Auteur : Jo Claes
Uitgeverij : Houtekiet in 2013
In café ‘De Weerelt’ op de Oude
Markt, wordt een dienster op een beestachtige manier vermoord. Het
meisje is halfnaakt. Haar schaamhaar is volledig afgeschoren. Door
haar tong steekt een tekenpotlood en vlakbij ligt een blad uit een
stripalbum waarop een verkrachtingsscène is afgebeeld.
Hoofdinspecteur Thomas Berg heeft nooit
eerder zoiets meegemaakt, sterker, de moordenaar heeft hem de plaats
delict zelf met de juiste coördinaten per e-mail bezorgd.
Voor mij, als geocacher, een boek om
verder in een ruk uit te lezen. Want wat doet een geocacher, aan de
hand van coördinaten gaat hij op zoek met een gps naar een cache,
een schat als het ware, een probleem om op te lossen en van de vondst
te genieten. Weliswaar niet in deze roman want je treft enkel een
verminkt lijk aan.
Een paar dagen later krijgt Berg een
soortgelijke mail. Opnieuw vindt de politie een jonge vrouw die in
bijna identieke omstandigheden werd verkracht, verminkt en vermoord.
En weer ligt er een pagina uit een stripverhaal naast het lijk.
Vanaf dat ogenblik verkeert de
studentenstad in de greep van de angst. Leuven geraakt stilaan in de
ban van een seriemoordenaar wanneer het aantal moorden toeneemt. De
sadist pleegt de moorden op steeds dezelfde bizarre wijze. Zowel
mannelijke als vrouwelijke slachtoffers worden verminkt gevonden met
een lichaamsdeel doorboord door een potlood en bij elk slachtoffer
ligt telkens weer dezelfde pagina uit het stripverhaal. Ook Berg
vreest dat in Leuven een volkomen verknipte sadist, ja zelfs een
psychopaat rondwaart, vooral als er nog meer slachtoffers vallen
In de pers wordt de psychopaat, die
blijkbaar ongrijpbaar is, weldra de stripmoordenaar genoemd.
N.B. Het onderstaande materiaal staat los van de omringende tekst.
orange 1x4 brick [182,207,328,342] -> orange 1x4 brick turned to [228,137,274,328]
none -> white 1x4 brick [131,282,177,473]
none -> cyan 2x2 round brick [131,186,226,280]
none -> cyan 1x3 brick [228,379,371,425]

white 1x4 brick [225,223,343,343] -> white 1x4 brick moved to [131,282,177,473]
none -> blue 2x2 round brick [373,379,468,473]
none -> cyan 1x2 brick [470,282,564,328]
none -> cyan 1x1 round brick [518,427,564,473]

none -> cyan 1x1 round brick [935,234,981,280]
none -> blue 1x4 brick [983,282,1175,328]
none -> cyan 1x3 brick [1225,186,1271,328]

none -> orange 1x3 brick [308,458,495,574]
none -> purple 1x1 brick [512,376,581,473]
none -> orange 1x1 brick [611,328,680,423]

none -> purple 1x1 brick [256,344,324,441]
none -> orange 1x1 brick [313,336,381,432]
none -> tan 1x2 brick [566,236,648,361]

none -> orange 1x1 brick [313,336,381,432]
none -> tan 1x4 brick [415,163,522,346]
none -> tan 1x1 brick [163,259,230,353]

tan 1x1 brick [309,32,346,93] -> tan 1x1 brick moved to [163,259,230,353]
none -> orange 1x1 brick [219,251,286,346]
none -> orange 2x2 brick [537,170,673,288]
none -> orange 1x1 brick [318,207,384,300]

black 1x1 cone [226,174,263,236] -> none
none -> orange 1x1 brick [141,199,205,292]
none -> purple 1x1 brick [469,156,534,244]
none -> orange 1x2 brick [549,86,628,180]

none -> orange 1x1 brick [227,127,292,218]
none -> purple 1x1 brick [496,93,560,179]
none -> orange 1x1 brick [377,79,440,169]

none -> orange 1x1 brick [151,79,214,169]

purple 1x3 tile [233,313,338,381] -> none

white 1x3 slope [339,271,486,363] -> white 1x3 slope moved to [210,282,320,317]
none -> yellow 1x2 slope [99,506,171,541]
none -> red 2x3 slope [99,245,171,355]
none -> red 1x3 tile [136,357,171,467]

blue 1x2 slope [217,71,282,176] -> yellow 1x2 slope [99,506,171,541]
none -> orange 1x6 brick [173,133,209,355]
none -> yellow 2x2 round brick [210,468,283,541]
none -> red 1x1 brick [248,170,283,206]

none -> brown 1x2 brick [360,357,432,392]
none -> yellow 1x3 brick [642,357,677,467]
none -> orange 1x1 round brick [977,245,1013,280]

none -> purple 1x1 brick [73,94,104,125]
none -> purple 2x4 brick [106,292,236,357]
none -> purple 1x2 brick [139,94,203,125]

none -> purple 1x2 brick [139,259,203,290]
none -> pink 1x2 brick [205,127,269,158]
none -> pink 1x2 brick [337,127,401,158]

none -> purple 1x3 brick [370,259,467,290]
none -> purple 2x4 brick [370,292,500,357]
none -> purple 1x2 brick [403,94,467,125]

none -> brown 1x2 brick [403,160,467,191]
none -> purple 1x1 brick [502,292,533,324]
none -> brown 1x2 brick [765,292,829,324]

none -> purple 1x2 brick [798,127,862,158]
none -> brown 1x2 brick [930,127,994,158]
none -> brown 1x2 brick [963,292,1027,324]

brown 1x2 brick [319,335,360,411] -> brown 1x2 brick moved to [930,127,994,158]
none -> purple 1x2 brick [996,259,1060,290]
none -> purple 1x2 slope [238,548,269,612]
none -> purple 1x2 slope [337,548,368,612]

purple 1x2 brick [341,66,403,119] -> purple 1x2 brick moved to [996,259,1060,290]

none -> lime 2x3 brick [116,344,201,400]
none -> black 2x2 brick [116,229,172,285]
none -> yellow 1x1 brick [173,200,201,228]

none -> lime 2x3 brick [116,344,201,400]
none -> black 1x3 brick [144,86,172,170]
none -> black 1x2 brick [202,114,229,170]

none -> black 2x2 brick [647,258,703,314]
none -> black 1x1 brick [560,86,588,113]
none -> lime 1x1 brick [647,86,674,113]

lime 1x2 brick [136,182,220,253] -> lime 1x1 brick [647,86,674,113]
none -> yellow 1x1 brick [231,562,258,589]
Hoofdinspecteur Berg en zijn team
houden zich met de uiterst vreemde zaak bezig. De stripmoordenaar
daagt hen uit door telkens per e-mail de coördinaten op te geven
waar het volgende lijk te vinden is. Een lange zoektocht begint naar
de band tussen de slachtoffers om de moordenaar op te sporen. Berg
krijgt het erg lastig om deze zaak op te lossen. Hij zet er zelfs
zijn job voor op het spel. De nukkige inspecteur blijkt echter een
volhouder te zijn en rekent op een foutje van de arrogante dader.
Ik heb nu bijna de ganse reeks uit de
Berg cyclus gelezen is dit naar mijn oordeel een meesterwerk. Het is
genieten van begin tot einde en je raakt opgeslorpt door de spannende
en boeiende ontwikkelingen.
Dat de “Bronzen Adhemar” een
tweejaarlijkse prijs voor de beste strip nu wel niet in Leuven wordt
uitgereikt maar in Turnhout, doet in feite niets ter zake, de
verwijzing naar het stripverhaal en rivaliteit onder striptekenaars
komt de verhaallijn zeker ten goede. De schrijver is ook goed
gedocumenteerd en je steekt ook wat op met de input van
wetenswaardigheden die hij in het verhaal verwerkt. Met het
middeleeuwse klaaglied ‘Egidius” tekent hij op een subtiele wijze
naar de drijfveer van de moordenaar. Wanneer de hoofdinspecteur door
de moordenaar in zijn hemd wordt gezet wordt dit vergeleken met de
wijze waarop Giotto met één penseeltrek een volmaakte cirkel trok
voor de sceptische paus Bonifatius VIII en niet Benedictus XI zoals de auteur vermeld. Onder druk van zijn oversten,
denkt hij aan het verhaal over de uitzonderlijke moed van de
weerspannige Romeinse patriciër Mucius Scaevola.
De dubbele betekenis van “Atlas”,
de titanenzoon die het hemelgewelf torste en niet de aarde of van de
geleerde van de legendarische koning van Mauretanië (in het Atlas
gebergte), is misschien ook de dubbele bodem van de titel van het
boek. Verwijzingen naar Mercator (Gerardus van Rupelmonde) zijn dan
ook in het boek terug te vinden. De replica van de globe van
Ferdinand Verbiest, jezuïet, missionaris en astronoom aan het
keizerlijk hof van China die in het Atrecht college in de
Naamsestraat staat, tooit dan ook de omslag van het boek.